24 May 2018
Support for unionisation among casual workers appears to be growing, with the Independent Workers’ Union of Great Britain (IWGB) raising nearly £10,000 in just one day as people rushed to support its legal action against “gig economy” firm Deliveroo.
The popularity of the IWGB’s fundraiser comes after the BFAWU organised two strikes among casual workers at McDonald’s within a year, demanding an end to the use of precarious zero-hour contracts, a living wage of £10 per hour, and protesting age discrimination at the company.
On 12 June, the IWGB will appear at the High Court in the hopes of appealing an earlier decision by the Central Arbitration Committee that Deliveroo couriers in the boroughs of Camden and Kentish Town are not ‘workers’ in the eyes of the law, and therefore not eligible to form a collective bargaining unit.
This means that Deliveroo couriers do not currently have access to basic workers’ rights such as the minimum wage, holiday pay and rest breaks; and that workers cannot collectively organise to negotiate for better rights with their employer.
At the time of the hearing, the CAC found that the majority of couriers in the boroughs were in support of creating a bargaining unit and taking union action. This enthusiasm for unionisation has been demonstrated again, as the workers raised £10,000 to finance their forthcoming case against the firm in just one day – 20% of the £50,000 total needed to cover the potential legal costs.
IWGB Vice President, Mags Dewhurst, said: “This unprecedented outpouring of generosity shows most people see right through Deliveroo’s bogus claims of offering flexibility and progress, when in reality their model is based on tearing up our most basic employment protections.

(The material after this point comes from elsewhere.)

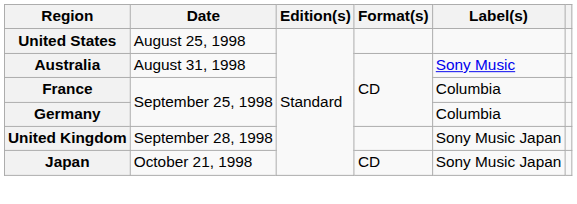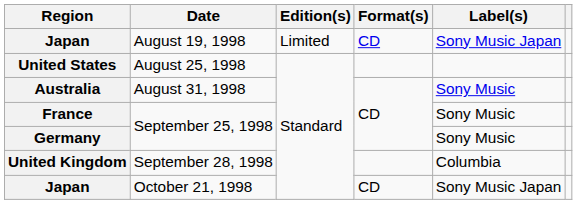+ row: Japan | August 19, 1998 | Limited | CD | Sony Music Japan
France | Label(s): Columbia -> Sony Music
Germany | Label(s): Columbia -> Sony Music
United Kingdom | Label(s): Sony Music Japan -> Columbia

Deliveroo might have millions in venture-capital cash, but we have the backing of the people and this gives us confidence that we will prevail.”
The Institute of Employment Rights recommends in its Manifesto for Labour Law that casual workers should be protected by collective agreements via the abolition of the three-tiered employment status system in favour of a universal status of ‘worker’ that provides all people in employment with the full suite of rights from day one, as well as the reinstatement of sectoral collective bargaining.
If granted an appeal, the IWGB will challenge the CAC’s decision by asserting that it erred in the facts and as a matter of law when it ruled that Deliveroo couriers are ‘independent contractors’ because of a clause in their contracts that allowed them a ‘right to substitution’ (the right to have someone else make deliveries on your behalf).